Large language models in clinical decision support: a systematic evaluation of diagnostic accuracy and safety considerations across five medical specialties
Abstract
Background: Large language models (LLMs) are increasingly proposed as adjuncts to clinical decision support systems; however, rigorous comparative evaluations of their diagnostic accuracy against practising physicians remain scarce, particularly across diverse specialty contexts.

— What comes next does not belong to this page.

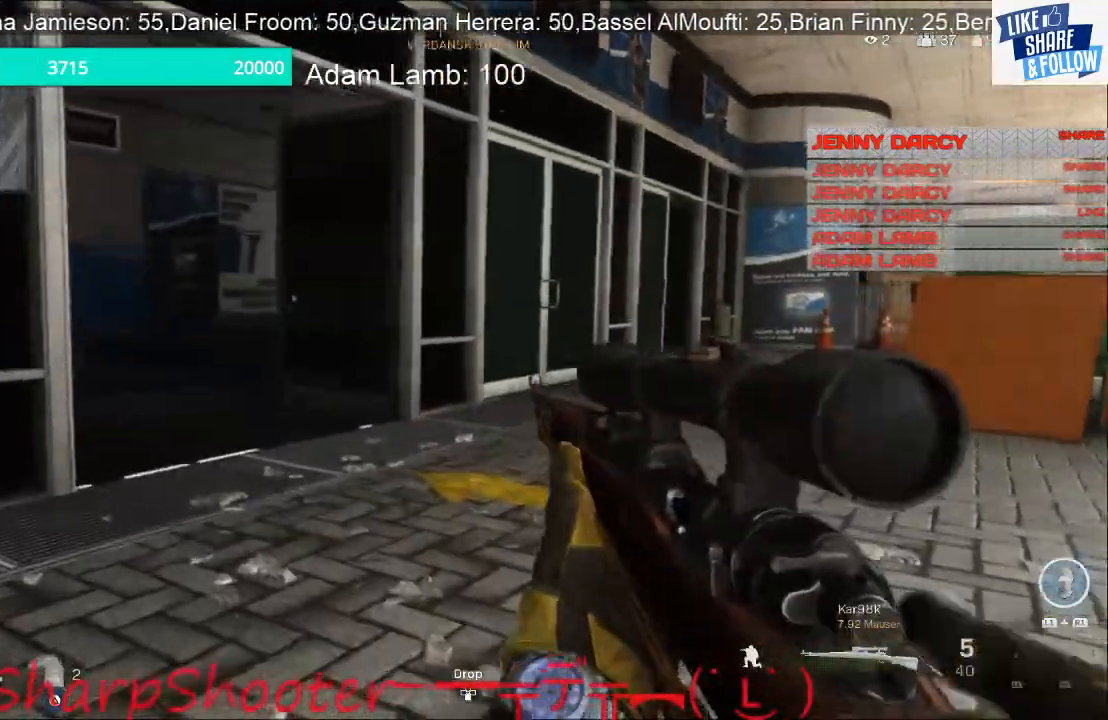
{"buttons": [], "left_stick": "left", "right_stick": "center", "events": [[200, "left_stick", "left"]]}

Methods: We constructed a benchmark dataset of 450 standardised clinical vignettes drawn equally from five specialties: internal medicine, emergency medicine, paediatrics, rheumatology, and infectious disease. Three frontier LLMs — GPT-4o, Claude 3.5 Sonnet, and Gemini 1.5 Pro — were evaluated against a panel of 30 board-certified physicians (6 per specialty). Primary outcomes included diagnostic accuracy (top-1 and top-3), safety classification of diagnostic errors, and consistency across three independent model invocations.
Results: Physician panels achieved a mean top-1 diagnostic accuracy of 84.2% (95% CI: 81.1–87.3%). GPT-4o achieved 79.6%, Claude 3.5 Sonnet 81.4%, and Gemini 1.5 Pro 74.9%. LLM performance was highest in infectious disease (87.3% for Claude 3.5 Sonnet) and lowest in emergency medicine for all models. Critical safety errors occurred at rates of 3.1%, 2.4%, and 5.8% for GPT-4o, Claude 3.5 Sonnet, and Gemini 1.5 Pro respectively, compared with 1.1% for physician panels.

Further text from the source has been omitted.